Jan Maćkowiak, wicemarszałek województwa świętokrzyskiego z PO ponownie stanął przed sądem. W Sądzie Okręgowym w Kielcach rozpoczął się proces apelacyjny w sprawie wywieszenia plakatu wyborczego w niedozwolonym miejscu.
W marcu skarżyski sąd uznał, że samorządowiec umieścił baner na ogrodzeniu przedszkola nr 1, bez zgody zarządcy obiektu. Do zdarzenia miało dojść w październiku 2015 roku. Jan Maćkowiak miał zapłacić 300 złotych grzywny, 200 złotych nawiązki oraz pokryć koszty sądowe. Z tym wyrokiem nie zgodził się wicemarszałek, dlatego sprawa trafiła do sądu II instancji.
Jan Maćkowiak nie przyznaje się do winy. Podczas rozprawy zapewniał sąd, że jest niewinny.
– W kampanii wyborczej było dla mnie ważne spotykanie się z ludźmi. Nie miałbym czasu na zajmowanie się sprawami technicznymi i wywieszaniem plakatów – powiedział Jan Maćkowiak.
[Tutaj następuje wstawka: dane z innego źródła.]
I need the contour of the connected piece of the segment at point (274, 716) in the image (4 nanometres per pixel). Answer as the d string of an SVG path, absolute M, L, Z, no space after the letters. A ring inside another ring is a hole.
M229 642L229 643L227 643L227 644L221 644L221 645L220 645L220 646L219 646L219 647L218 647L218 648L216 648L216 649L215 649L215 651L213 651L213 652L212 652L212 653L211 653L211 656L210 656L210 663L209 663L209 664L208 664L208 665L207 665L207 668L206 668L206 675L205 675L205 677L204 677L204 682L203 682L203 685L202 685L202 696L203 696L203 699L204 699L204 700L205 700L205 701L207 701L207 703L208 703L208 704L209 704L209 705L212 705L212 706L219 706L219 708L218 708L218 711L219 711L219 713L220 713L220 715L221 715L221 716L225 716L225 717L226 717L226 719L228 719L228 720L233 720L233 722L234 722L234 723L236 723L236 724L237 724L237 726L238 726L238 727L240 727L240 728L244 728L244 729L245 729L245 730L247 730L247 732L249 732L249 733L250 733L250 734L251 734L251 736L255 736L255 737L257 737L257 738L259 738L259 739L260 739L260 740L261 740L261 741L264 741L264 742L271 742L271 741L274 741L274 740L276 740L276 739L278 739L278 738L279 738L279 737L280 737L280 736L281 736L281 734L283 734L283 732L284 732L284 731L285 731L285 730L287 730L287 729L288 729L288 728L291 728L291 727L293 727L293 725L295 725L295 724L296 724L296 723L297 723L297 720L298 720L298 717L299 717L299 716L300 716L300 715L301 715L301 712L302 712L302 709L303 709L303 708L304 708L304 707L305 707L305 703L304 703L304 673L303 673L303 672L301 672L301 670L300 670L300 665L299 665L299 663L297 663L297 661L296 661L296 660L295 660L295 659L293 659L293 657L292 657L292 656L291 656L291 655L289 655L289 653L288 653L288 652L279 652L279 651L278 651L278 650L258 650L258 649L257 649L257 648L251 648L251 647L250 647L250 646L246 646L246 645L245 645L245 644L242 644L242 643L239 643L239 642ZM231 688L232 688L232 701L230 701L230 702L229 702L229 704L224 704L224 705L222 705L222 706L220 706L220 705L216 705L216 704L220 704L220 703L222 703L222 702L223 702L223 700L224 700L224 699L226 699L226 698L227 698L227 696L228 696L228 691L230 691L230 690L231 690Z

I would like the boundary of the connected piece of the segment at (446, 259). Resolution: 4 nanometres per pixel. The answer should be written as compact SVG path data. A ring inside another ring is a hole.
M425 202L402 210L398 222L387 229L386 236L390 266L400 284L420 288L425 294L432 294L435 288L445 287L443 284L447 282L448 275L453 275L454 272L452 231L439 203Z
Obrona wnosi o uniewinnienie. Monika Kot, pełnomocnik wicemarszałka podkreśliła, że w tej sprawie żaden obiektywny dowód nie wskazuje na to, by obwiniony popełnił zarzucany mu czyn. Wyrok w tej sprawie zapadnie 10 września.
Przypomnijmy, Jan Maćkowiak został już uznany winnym dokonania tego wykroczenia. Obwiniony nie zgodził się z wyrokiem i złożył apelację. Sprawa trafiła wówczas do Sądu Okręgowego w Kielcach. W listopadzie odbyła się rozprawa apelacyjna. Uznano, że sąd pierwszej instancji nie wyjaśnił w sposób prawidłowy wszystkich istotnych okoliczności, dlatego sprawa została ponownie skierowana do Skarżyska. Miejscowy sąd uznał, że wicemarszałek jest winny umieszczenia plakatu wyborczego na ogrodzeniu przedszkola. Z tym wyrokiem nie zgodziła się obrona, dlatego sprawa ponownie rozpatrywana jest przez sąd II instancji.